Dataset records:
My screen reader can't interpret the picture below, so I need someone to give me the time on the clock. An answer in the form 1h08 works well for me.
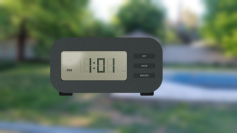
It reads 1h01
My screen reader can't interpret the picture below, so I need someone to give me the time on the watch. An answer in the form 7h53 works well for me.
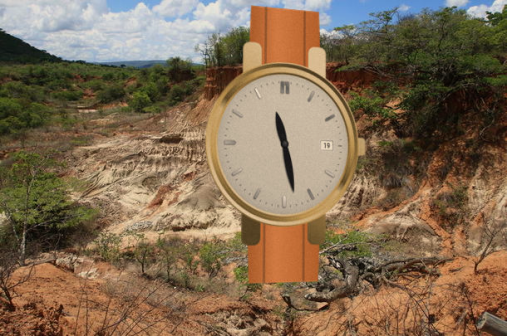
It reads 11h28
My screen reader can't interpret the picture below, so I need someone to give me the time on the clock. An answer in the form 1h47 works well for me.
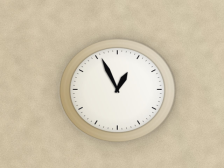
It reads 12h56
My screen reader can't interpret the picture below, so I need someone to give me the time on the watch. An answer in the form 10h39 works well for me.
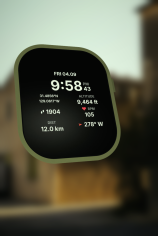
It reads 9h58
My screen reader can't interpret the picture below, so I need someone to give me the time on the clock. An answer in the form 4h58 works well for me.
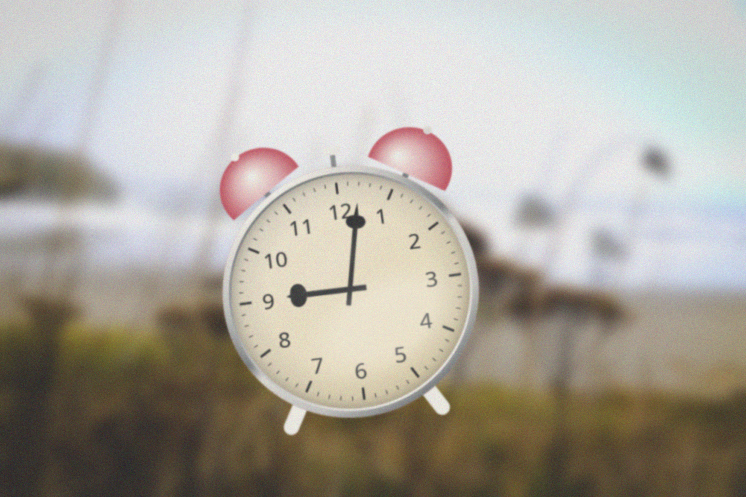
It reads 9h02
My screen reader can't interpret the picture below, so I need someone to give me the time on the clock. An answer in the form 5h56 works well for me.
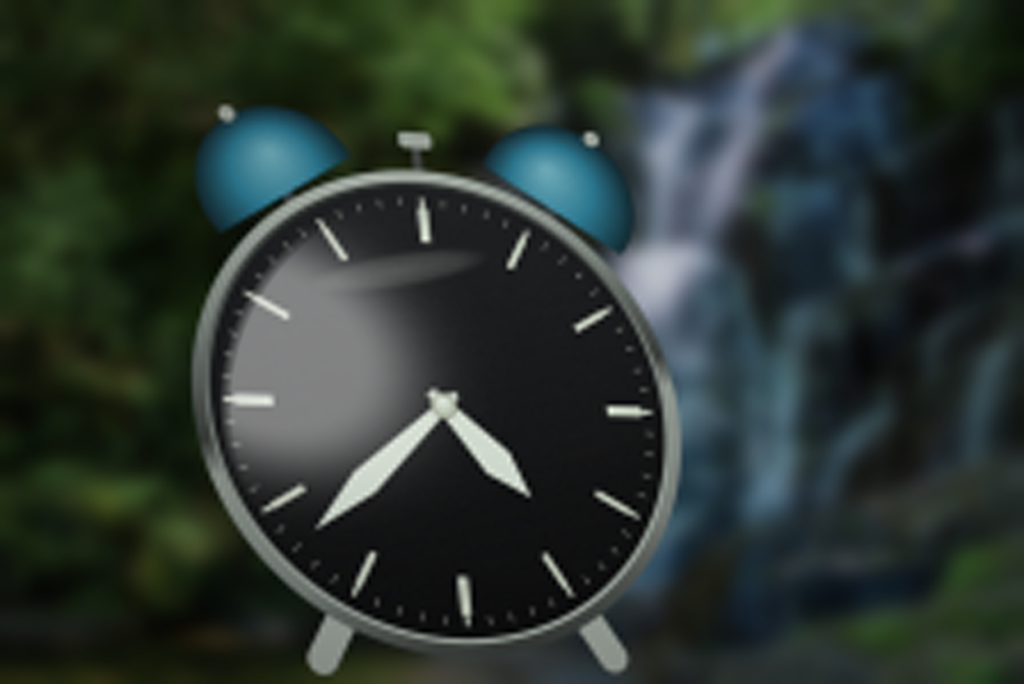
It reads 4h38
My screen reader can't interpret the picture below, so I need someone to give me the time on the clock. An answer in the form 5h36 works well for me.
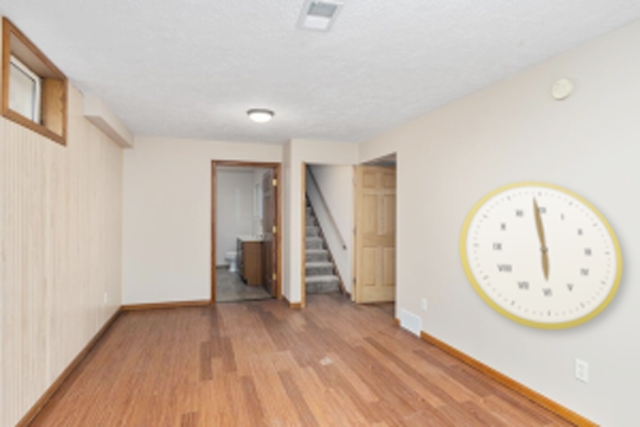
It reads 5h59
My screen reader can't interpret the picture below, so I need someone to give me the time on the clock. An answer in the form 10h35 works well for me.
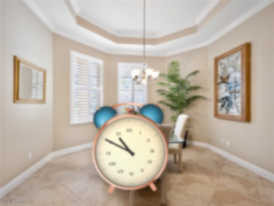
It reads 10h50
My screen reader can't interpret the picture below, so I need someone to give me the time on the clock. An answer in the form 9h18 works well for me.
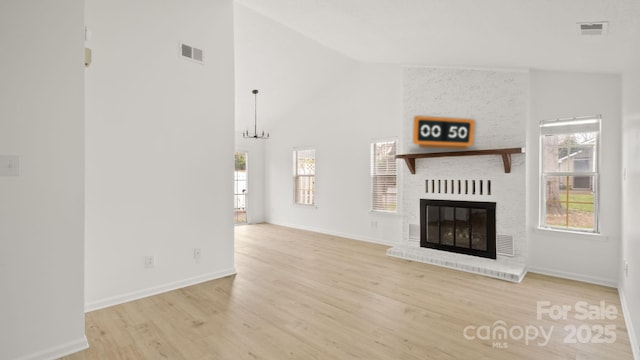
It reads 0h50
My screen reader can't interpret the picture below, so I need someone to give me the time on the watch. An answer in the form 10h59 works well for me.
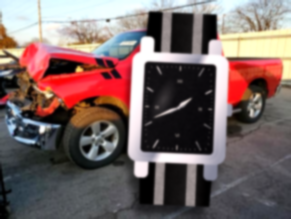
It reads 1h41
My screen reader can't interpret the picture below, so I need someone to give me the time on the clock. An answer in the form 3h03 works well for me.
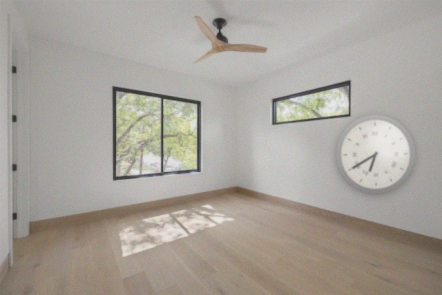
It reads 6h40
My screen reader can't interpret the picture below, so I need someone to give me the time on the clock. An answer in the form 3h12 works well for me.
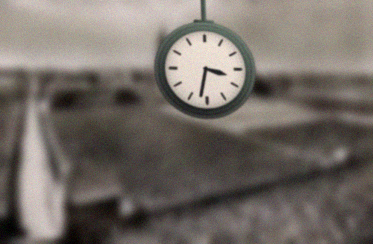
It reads 3h32
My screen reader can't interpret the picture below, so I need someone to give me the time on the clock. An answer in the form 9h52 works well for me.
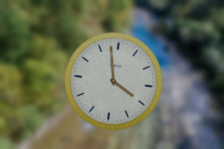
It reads 3h58
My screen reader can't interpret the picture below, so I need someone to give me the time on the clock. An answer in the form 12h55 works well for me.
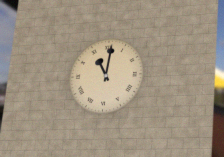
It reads 11h01
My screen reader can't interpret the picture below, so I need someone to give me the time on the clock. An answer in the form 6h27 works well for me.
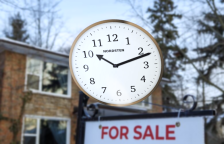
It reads 10h12
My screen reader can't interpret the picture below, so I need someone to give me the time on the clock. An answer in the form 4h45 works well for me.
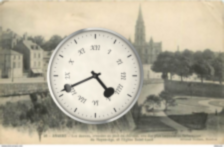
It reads 4h41
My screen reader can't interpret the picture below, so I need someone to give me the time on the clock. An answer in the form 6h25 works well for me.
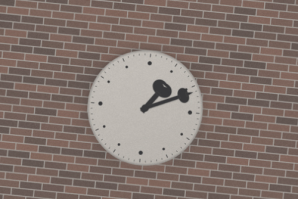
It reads 1h11
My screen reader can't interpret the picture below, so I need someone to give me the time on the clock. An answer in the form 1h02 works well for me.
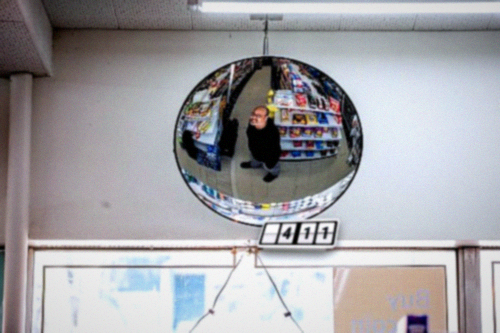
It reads 4h11
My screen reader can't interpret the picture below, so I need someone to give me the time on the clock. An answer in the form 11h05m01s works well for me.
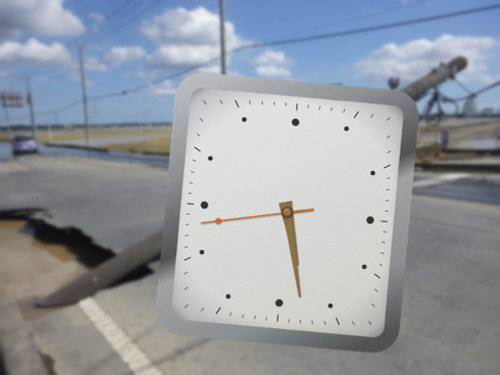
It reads 5h27m43s
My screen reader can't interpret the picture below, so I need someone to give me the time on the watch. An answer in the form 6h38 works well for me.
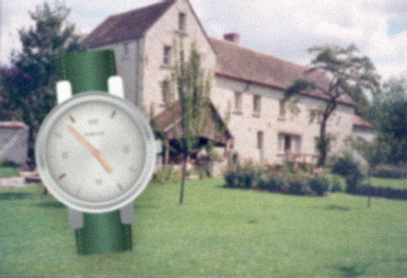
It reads 4h53
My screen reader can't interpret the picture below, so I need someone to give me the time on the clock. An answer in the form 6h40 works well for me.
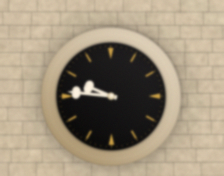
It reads 9h46
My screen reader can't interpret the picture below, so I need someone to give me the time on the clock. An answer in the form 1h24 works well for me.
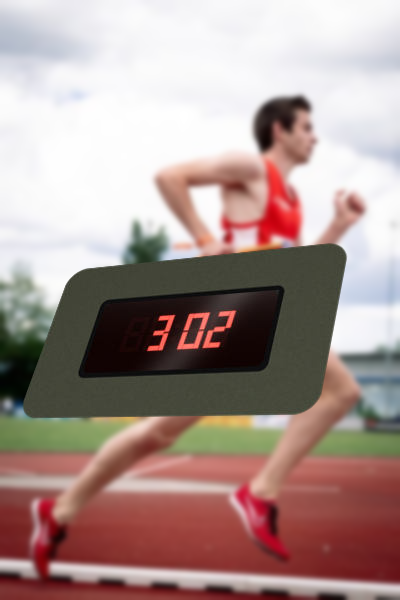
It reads 3h02
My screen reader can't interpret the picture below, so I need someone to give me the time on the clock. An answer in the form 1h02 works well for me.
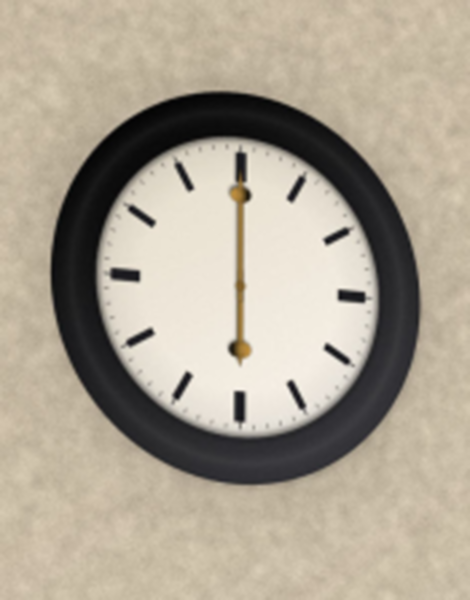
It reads 6h00
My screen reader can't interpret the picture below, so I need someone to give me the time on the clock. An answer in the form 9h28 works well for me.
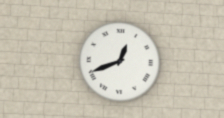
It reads 12h41
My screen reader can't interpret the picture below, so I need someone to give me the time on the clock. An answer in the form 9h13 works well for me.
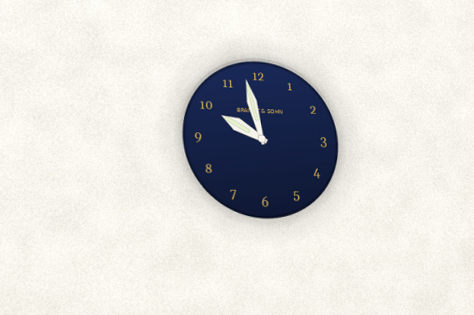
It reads 9h58
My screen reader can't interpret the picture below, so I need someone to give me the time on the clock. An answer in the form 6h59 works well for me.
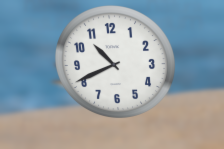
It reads 10h41
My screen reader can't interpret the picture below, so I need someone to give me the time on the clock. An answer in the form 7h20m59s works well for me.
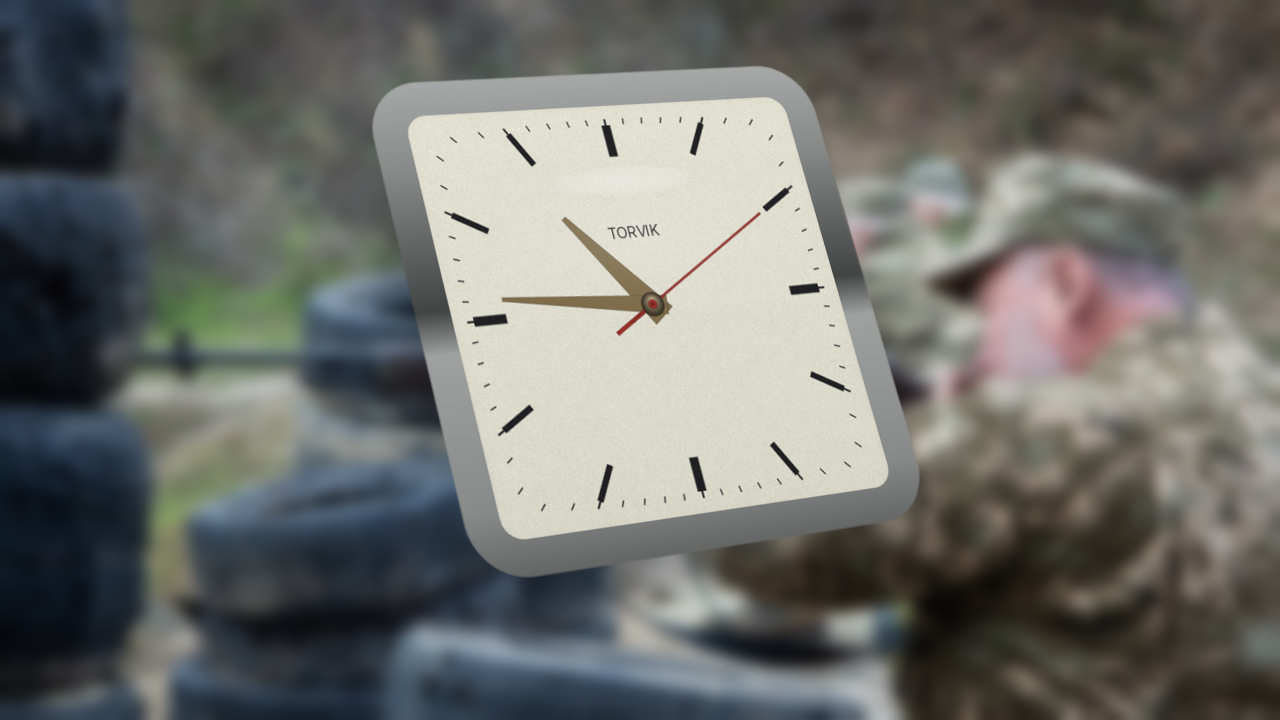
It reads 10h46m10s
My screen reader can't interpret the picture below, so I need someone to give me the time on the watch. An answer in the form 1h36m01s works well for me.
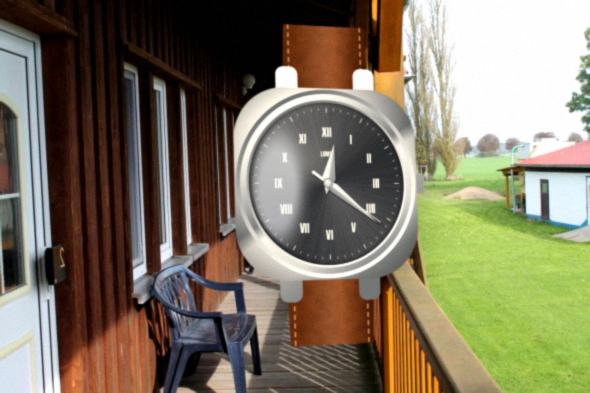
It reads 12h21m21s
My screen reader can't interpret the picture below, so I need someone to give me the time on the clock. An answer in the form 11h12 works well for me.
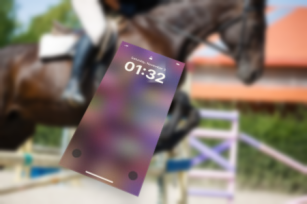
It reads 1h32
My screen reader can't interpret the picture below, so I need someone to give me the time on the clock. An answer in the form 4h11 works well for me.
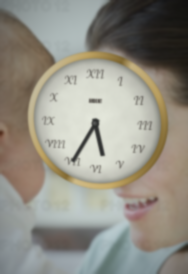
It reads 5h35
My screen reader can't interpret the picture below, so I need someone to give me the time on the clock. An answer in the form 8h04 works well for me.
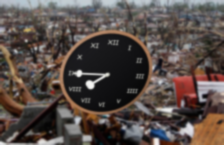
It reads 7h45
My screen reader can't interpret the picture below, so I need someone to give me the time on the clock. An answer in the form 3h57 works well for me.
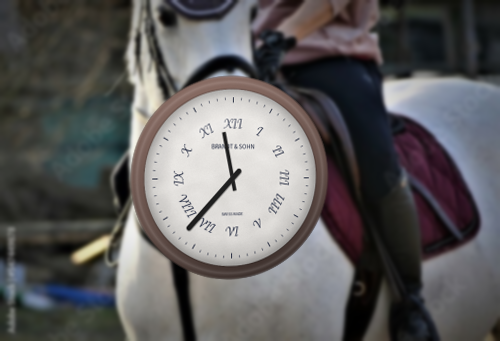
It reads 11h37
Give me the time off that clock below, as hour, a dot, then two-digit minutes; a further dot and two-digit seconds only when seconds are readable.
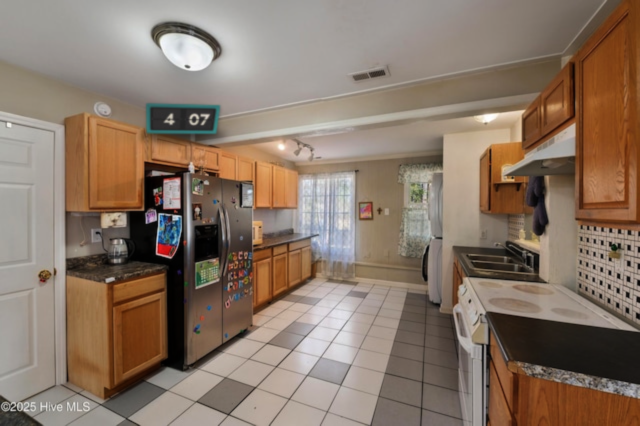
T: 4.07
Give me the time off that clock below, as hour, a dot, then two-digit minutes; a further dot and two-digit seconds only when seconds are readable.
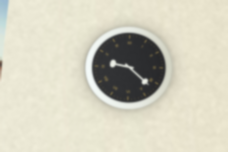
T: 9.22
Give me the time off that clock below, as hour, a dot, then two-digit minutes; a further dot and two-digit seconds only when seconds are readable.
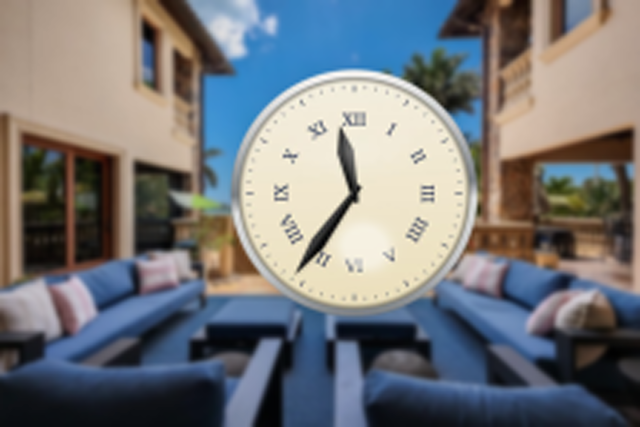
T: 11.36
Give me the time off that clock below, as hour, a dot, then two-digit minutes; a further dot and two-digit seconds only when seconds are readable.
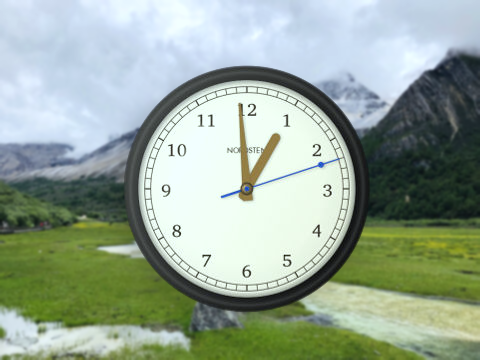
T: 12.59.12
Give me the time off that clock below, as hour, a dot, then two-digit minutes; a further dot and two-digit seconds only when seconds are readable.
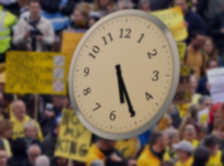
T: 5.25
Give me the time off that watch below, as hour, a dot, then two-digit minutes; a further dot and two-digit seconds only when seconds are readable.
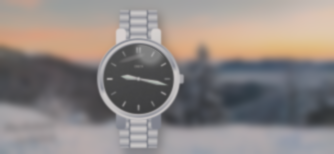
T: 9.17
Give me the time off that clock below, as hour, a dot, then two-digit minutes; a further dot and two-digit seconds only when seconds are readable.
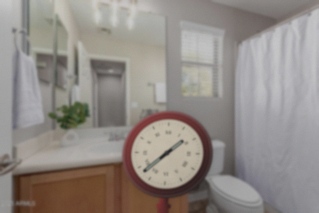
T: 1.38
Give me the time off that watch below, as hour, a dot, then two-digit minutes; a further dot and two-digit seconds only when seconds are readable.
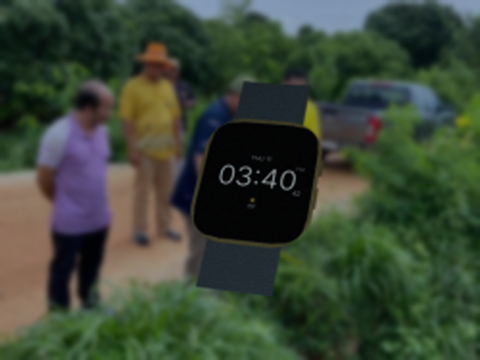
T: 3.40
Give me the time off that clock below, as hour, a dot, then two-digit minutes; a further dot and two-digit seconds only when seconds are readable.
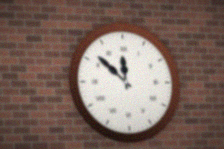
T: 11.52
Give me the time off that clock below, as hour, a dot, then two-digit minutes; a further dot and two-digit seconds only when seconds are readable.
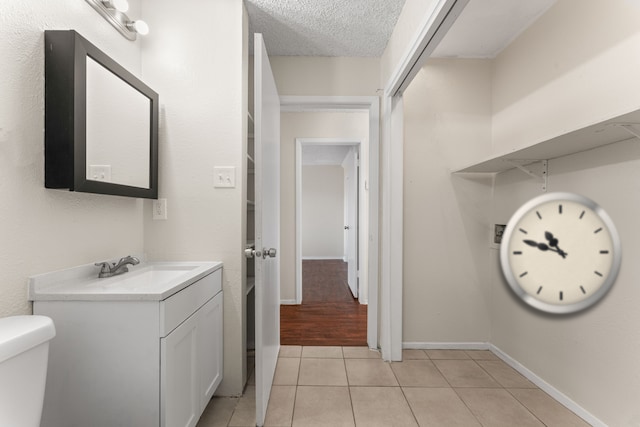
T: 10.48
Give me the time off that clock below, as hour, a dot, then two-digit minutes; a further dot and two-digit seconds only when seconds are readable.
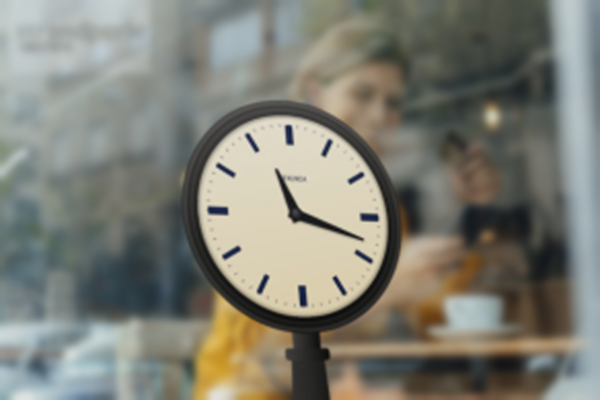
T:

Work required: Can you reproduce the material word for word, starting at its very beginning and ending with the line that contains "It reads 1h01", both ends included and the pictures left out?

Correct result:
My screen reader can't interpret the picture below, so I need someone to give me the time on the clock. An answer in the form 1h08 works well for me.
It reads 1h01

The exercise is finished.